Entries taken from a collection
════════════════

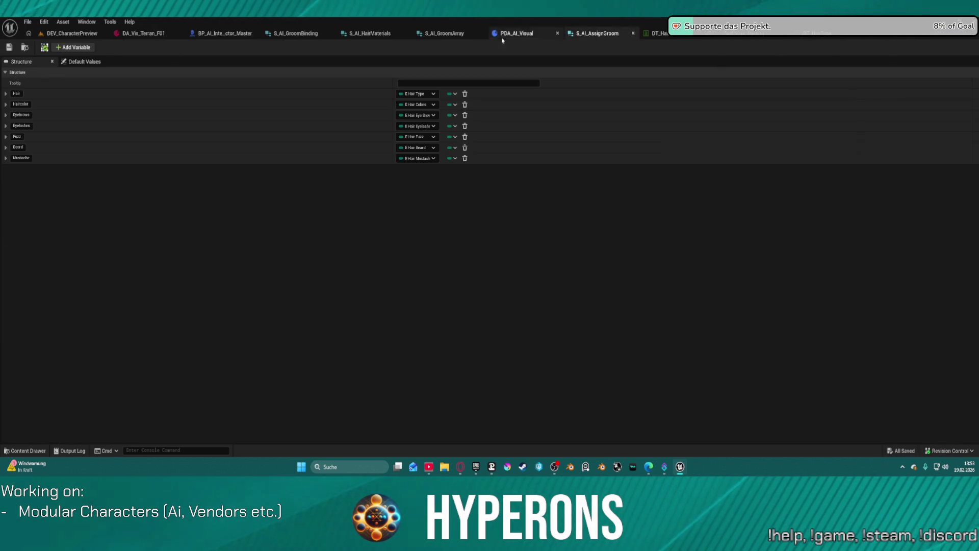
# Remove RenderMaterial?, Material and SelectedMaterial from S_AI_GroomArray and save the struct
pyautogui.click(443, 33)
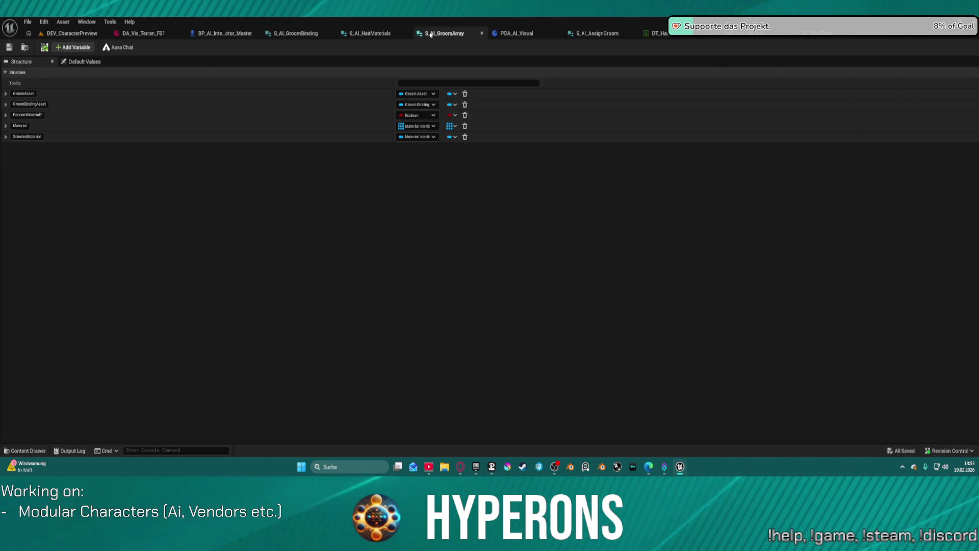
pyautogui.click(465, 115)
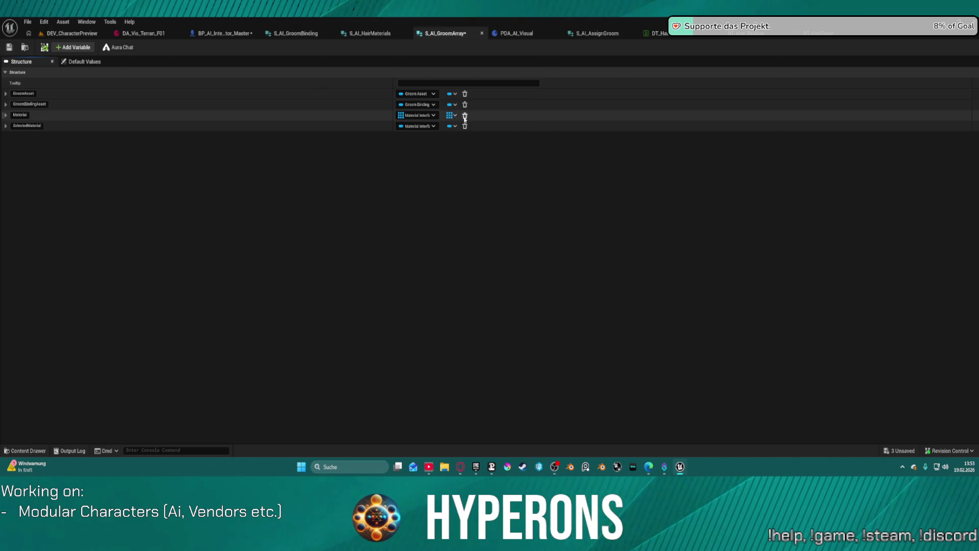
pyautogui.click(465, 116)
pyautogui.click(465, 116)
pyautogui.press('ctrl+s')
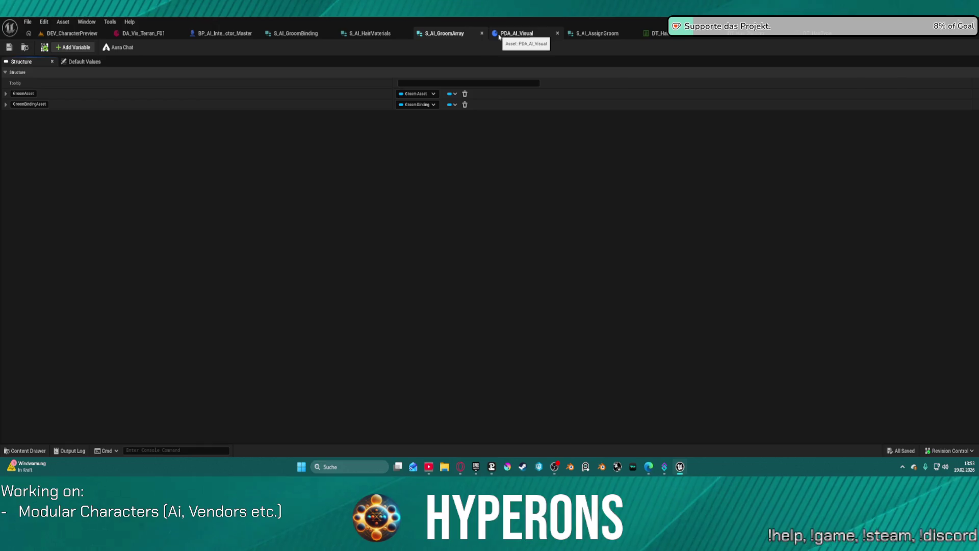
pyautogui.click(225, 33)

════════════════

| Exercise goal |
Only a number is asked for here: the count of lines in the records that hold "click".

| Result for this task |
5